▶ **Records from a data collection**:
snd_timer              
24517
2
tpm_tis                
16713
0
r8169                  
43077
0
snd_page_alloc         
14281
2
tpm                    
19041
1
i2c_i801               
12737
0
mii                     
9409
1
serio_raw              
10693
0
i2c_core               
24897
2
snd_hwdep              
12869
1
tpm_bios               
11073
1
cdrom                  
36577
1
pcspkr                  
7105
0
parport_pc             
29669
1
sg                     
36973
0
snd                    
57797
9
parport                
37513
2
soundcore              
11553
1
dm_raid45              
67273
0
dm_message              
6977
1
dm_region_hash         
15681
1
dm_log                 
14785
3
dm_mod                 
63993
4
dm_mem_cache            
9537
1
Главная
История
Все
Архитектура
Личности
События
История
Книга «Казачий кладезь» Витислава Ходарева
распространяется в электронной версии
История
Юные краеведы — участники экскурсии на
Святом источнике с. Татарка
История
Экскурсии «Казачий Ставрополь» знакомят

▶ **Exercise objective**: For the records above, count the lines holding the word "Казачий" and give only that number.

▶ **Answer to this exercise**: 2